As it seems to me that this book is neither obscene in its language, nor by its teaching incites people to obscenity, I am of opinion that the prohibition should go.

--*--

### Exercise brief
Please answer these questions about the opinion on the book:
1. In what respect does the speaker say the book is not obscene?
2. What does the opinion say the book's teaching does not do?
3. What should happen to the prohibition?
The entries are not needed for any of this.

### Information
--*--

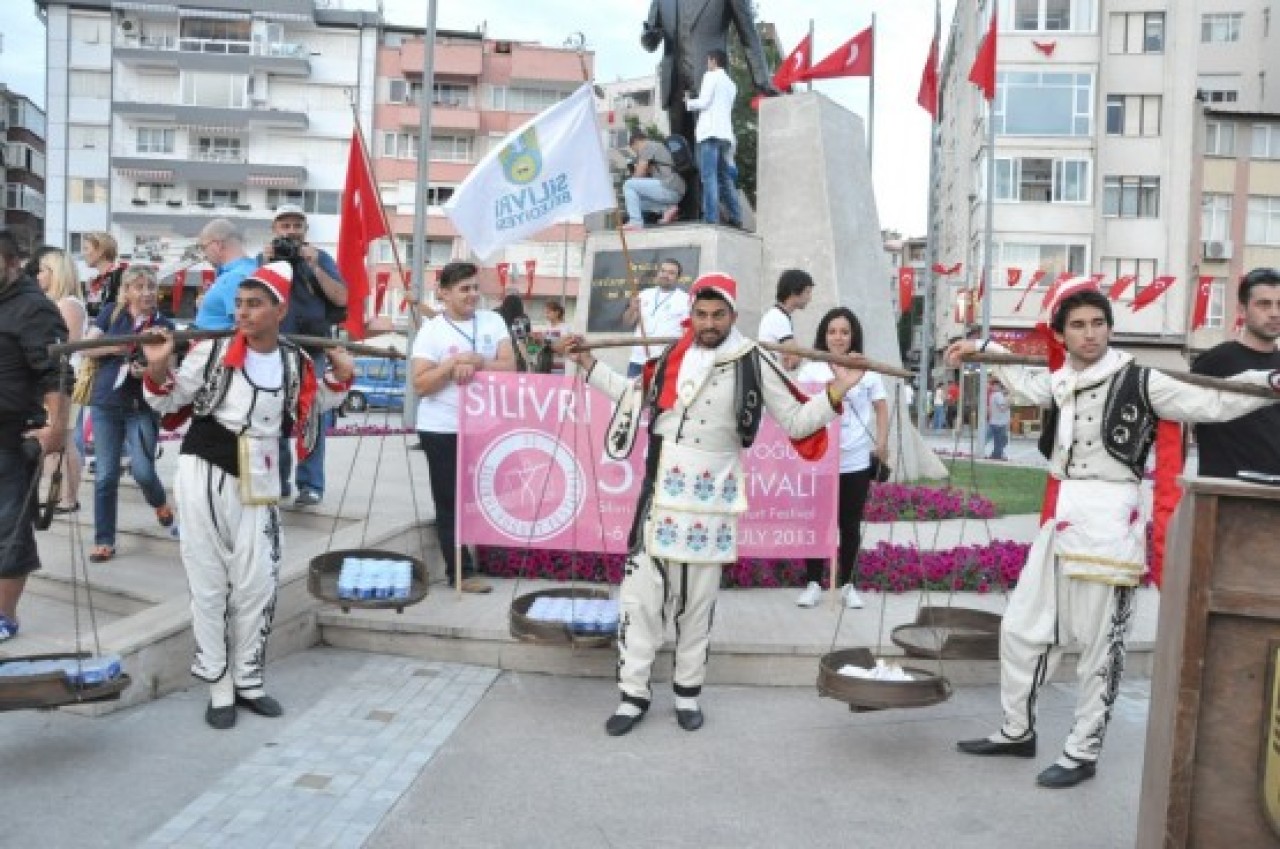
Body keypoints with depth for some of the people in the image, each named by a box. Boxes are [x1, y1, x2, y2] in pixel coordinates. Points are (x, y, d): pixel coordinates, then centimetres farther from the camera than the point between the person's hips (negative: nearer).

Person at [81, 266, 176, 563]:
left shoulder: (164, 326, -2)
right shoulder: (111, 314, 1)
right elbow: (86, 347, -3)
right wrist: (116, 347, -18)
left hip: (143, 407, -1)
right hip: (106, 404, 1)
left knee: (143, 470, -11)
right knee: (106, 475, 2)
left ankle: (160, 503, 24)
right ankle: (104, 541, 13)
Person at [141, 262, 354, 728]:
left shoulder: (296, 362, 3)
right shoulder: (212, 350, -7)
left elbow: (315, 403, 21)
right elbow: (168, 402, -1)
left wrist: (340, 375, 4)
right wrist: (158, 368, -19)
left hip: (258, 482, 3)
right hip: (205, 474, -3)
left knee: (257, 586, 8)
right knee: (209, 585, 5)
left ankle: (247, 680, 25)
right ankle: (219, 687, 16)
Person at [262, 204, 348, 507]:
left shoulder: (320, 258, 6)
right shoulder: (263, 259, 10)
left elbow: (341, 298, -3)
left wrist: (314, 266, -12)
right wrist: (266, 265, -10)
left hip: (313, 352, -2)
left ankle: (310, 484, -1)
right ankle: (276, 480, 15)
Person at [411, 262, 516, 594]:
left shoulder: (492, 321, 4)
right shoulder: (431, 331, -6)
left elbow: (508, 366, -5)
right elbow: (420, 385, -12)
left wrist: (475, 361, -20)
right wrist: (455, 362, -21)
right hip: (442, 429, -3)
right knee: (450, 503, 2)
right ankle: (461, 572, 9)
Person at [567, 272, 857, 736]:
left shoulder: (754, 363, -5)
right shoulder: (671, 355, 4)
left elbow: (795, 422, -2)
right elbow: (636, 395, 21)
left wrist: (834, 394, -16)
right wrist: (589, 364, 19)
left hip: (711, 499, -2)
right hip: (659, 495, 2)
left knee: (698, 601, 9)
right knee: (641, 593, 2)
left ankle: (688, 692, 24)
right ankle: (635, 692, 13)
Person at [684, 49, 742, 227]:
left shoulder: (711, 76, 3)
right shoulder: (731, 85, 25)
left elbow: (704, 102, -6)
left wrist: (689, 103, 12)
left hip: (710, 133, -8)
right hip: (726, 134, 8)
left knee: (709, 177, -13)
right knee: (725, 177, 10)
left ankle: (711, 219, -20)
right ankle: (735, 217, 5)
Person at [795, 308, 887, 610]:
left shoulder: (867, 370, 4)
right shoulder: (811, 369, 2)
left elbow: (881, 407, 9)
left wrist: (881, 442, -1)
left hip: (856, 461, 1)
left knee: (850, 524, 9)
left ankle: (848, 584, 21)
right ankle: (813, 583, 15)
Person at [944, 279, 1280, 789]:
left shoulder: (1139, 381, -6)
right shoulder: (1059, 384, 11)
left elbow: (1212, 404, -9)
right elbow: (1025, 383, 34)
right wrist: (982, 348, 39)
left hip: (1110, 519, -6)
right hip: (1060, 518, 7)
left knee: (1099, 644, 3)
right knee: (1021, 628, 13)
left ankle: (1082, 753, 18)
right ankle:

--*--

### Finished task
1. In its language.
2. It does not incite people to obscenity.
3. It should go.